Signe regarded Dal coolly, although Kate knew it was just pretense. So did Dal, but he enjoyed the game.

“I can certainly spare a few days,” Signe said drily, “but you must promise me excitement and adventure.”

Kate closed her eyes as Signe’s words reminded her of yet another worry. As it was, Signe could spare a lot more than a few days. There was little for her to do until Bonner finally succeeded in making his revolvers. In the month they’d been here, he’d produced only one. If he didn’t start to make progress soon, Corwin and the high council were bound to start asking why. Bonner was already beginning to cave to the pressure, taking more and more risks with his magic. The increasing daydrake attacks only fueled his desperation.

“My sweet lady,” Dal said, taking Signe’s hand and kissing it, “I swear that you’ll fight to catch your breath at every moment.”

Signe giggled, an uncharacteristic sound that told Kate better than any words that her friend had strong feelings for Dal. She couldn’t help the sharp stab of envy she felt at the knowledge. Love is so easy for some. Not that she begrudged Signe her happiness.

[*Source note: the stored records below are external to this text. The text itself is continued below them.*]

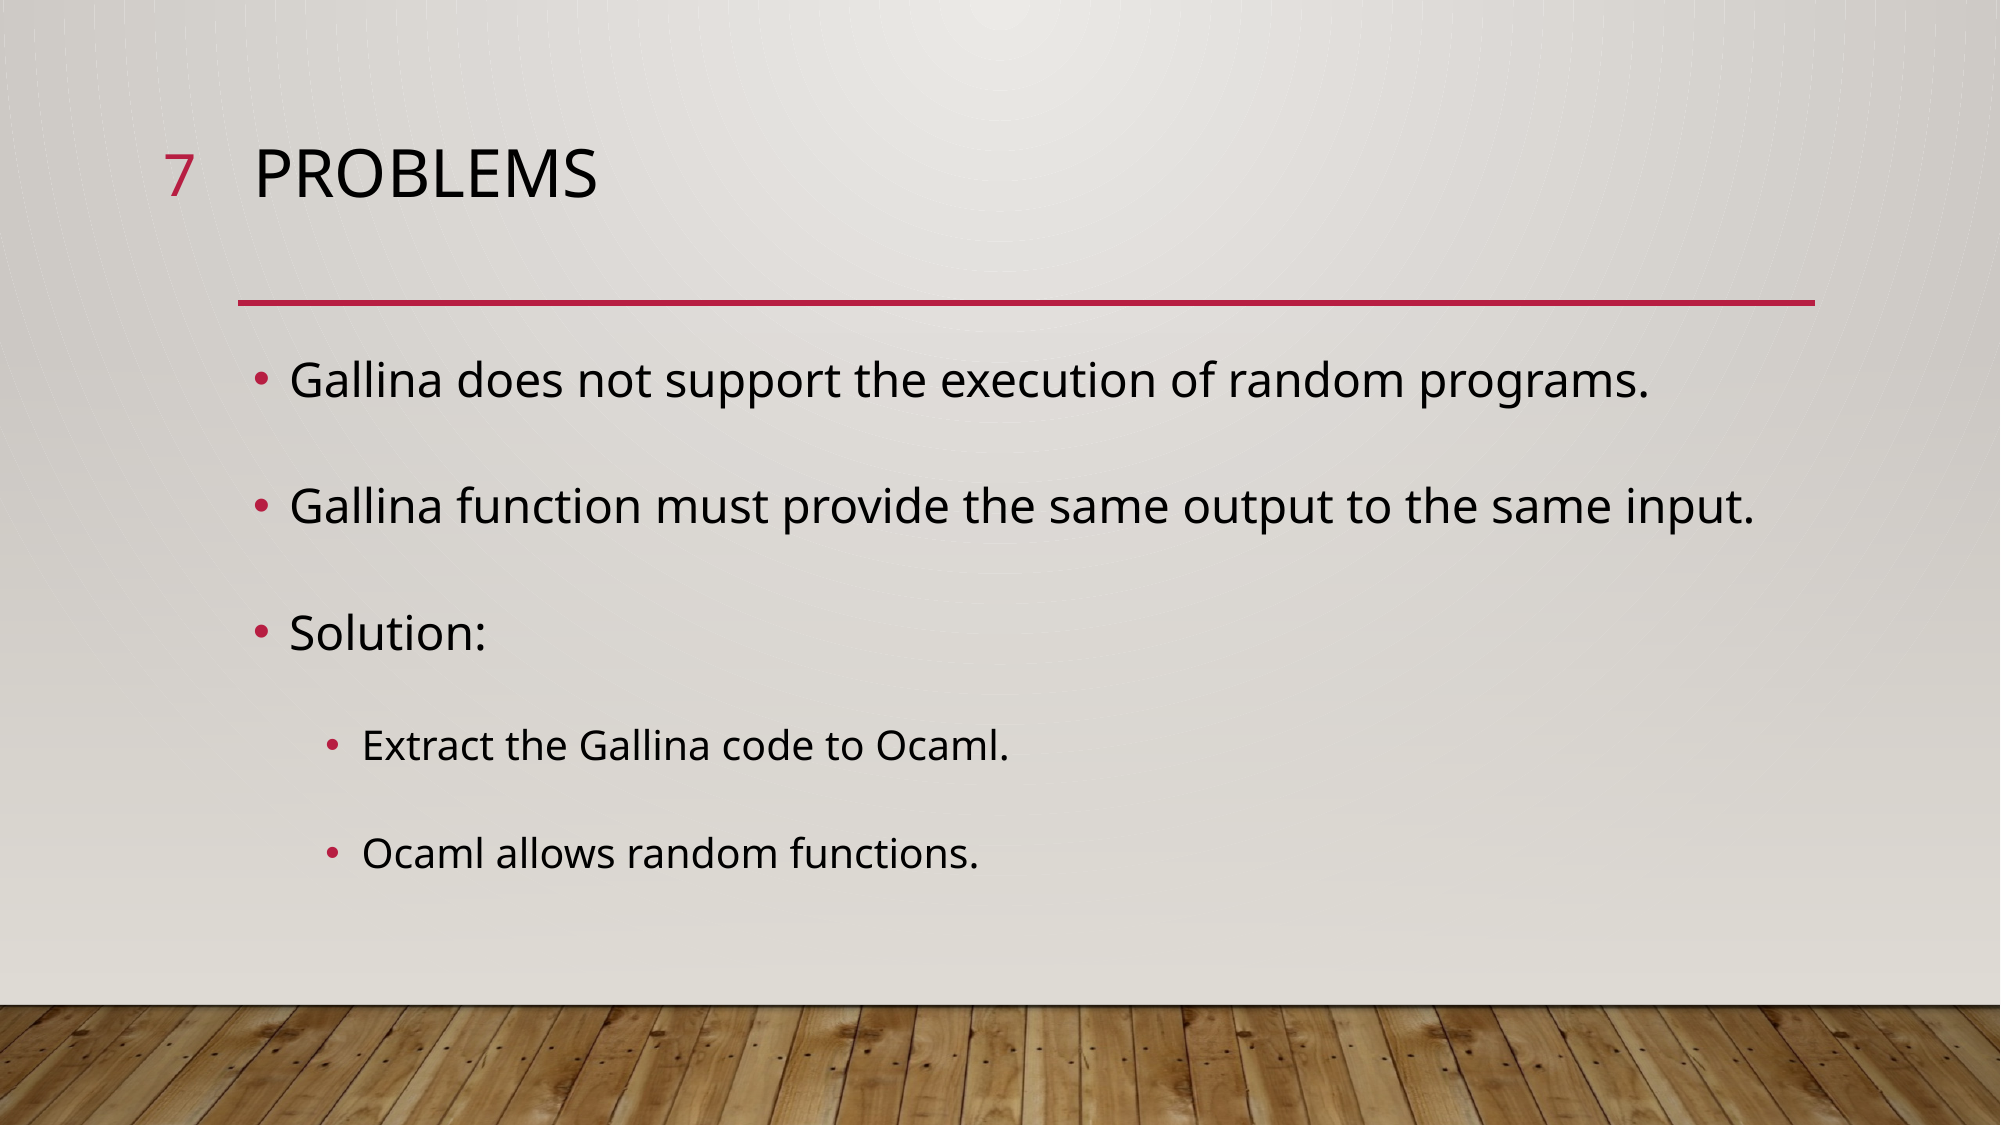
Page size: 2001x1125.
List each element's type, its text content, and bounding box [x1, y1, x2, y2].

slide_number 6 [78, 131, 212, 214]
list Gallina does not support the execution of random programs. Gallina function must provide the same output to the same input. Solution: Extract the Gallina code to Ocaml. Ocaml allows random functions. [238, 330, 1814, 897]
title Problems [238, 131, 1814, 305]
picture [0, 1005, 2000, 1125]
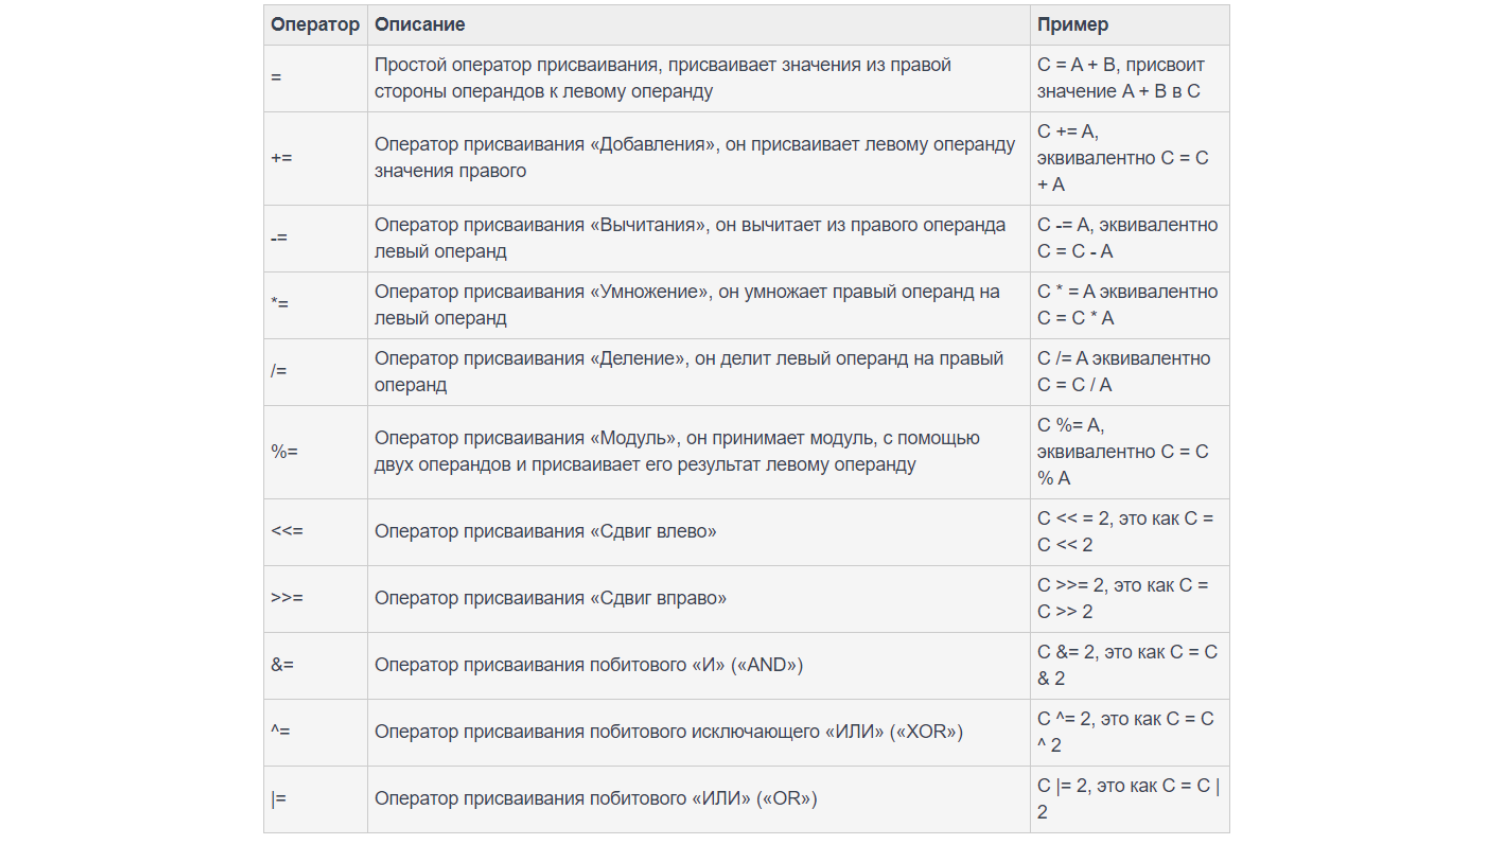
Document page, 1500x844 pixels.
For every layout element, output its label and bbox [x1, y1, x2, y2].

picture [258, 0, 1242, 844]
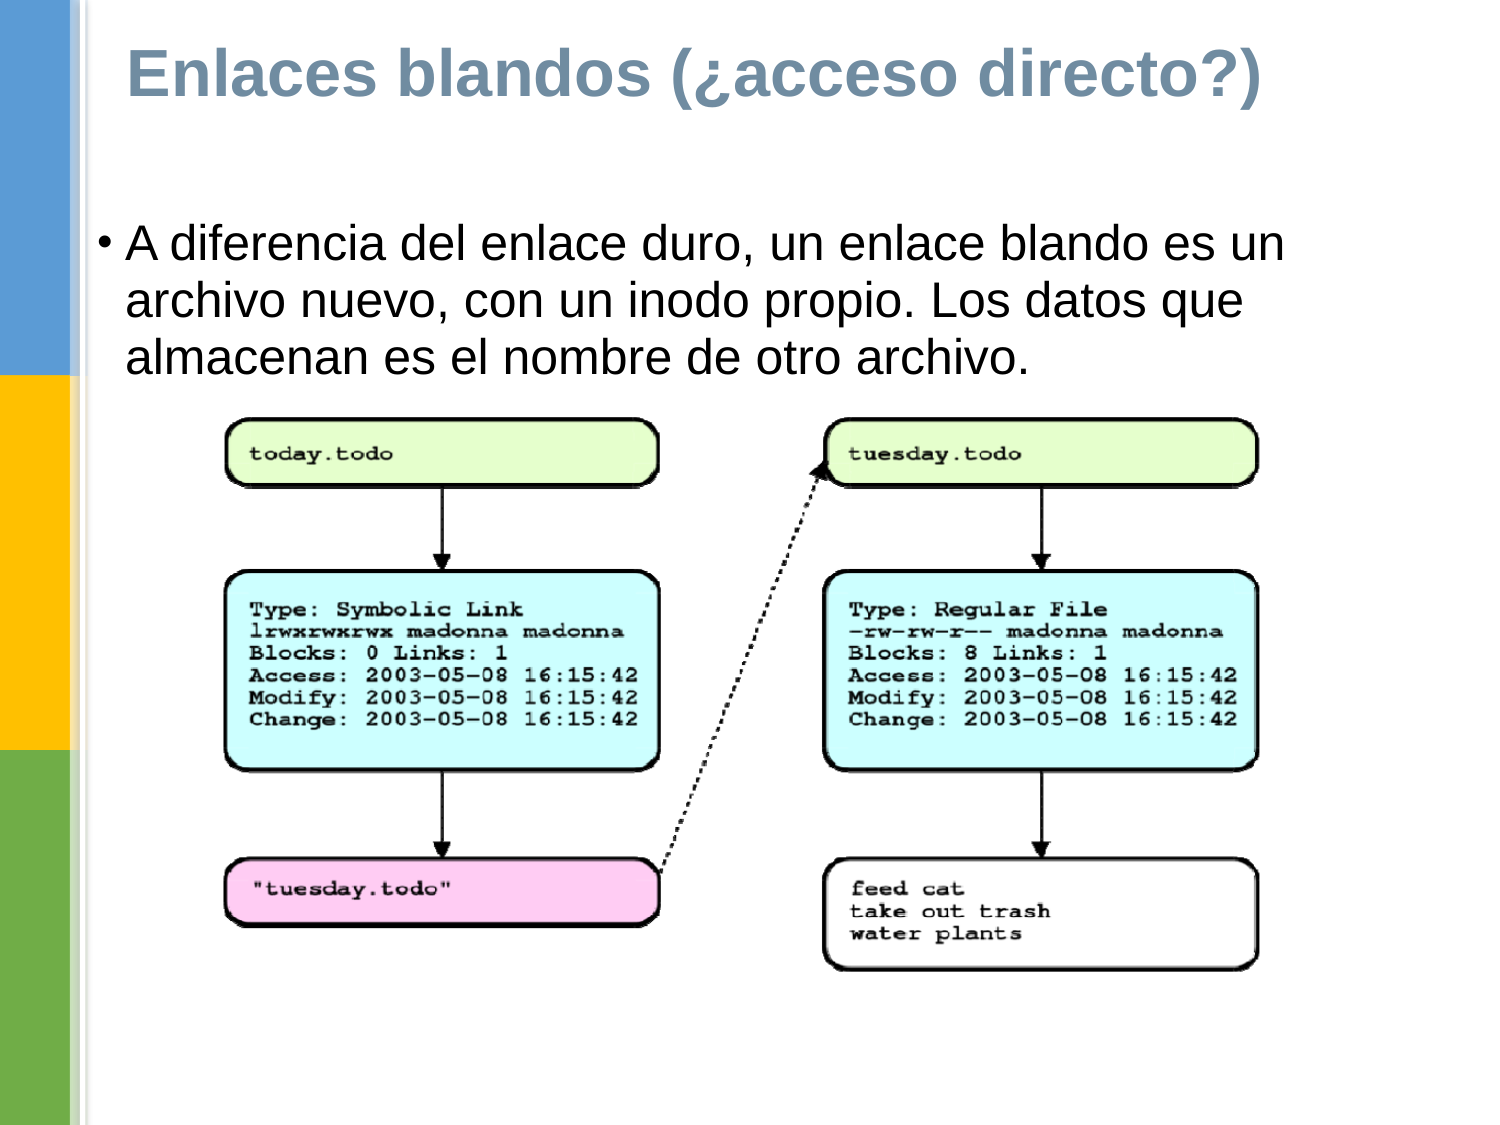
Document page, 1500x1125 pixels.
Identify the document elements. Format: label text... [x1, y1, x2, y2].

text_box Enlaces blandos (¿acceso directo?) [112, 0, 1445, 154]
picture [205, 400, 1300, 1000]
text_box A diferencia del enlace duro, un enlace blando es un archivo nuevo, con un inodo propio. Los datos que almacenan es el nombre de otro archivo. [82, 208, 1414, 803]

While Signe went off to pack, Kate dropped in on Bonner in his new workshop and was glad to see his father was there. Thomas Bonner was short and slight, all the stoutness he possessed from the hard life of a blacksmith withered away by the wasting disease. Although father and son looked nothing alike—to be expected, as Bonner was adopted—they were just alike in manner, sharing a kind and hopeful nature that Kate never failed to find refreshing.

“Ah, Miss Kate,” Thomas said, brightening at the sight of her. He pulled her into a hug, squeezing her tight. Kate was glad to feel the strength in him. He’d been in Norgard only a week, but already she could see his health was improving thanks to green-robe magic. “I’d just come to fetch Tommy for lunch. He’d work himself to death if I didn’t. Won’t you join us?”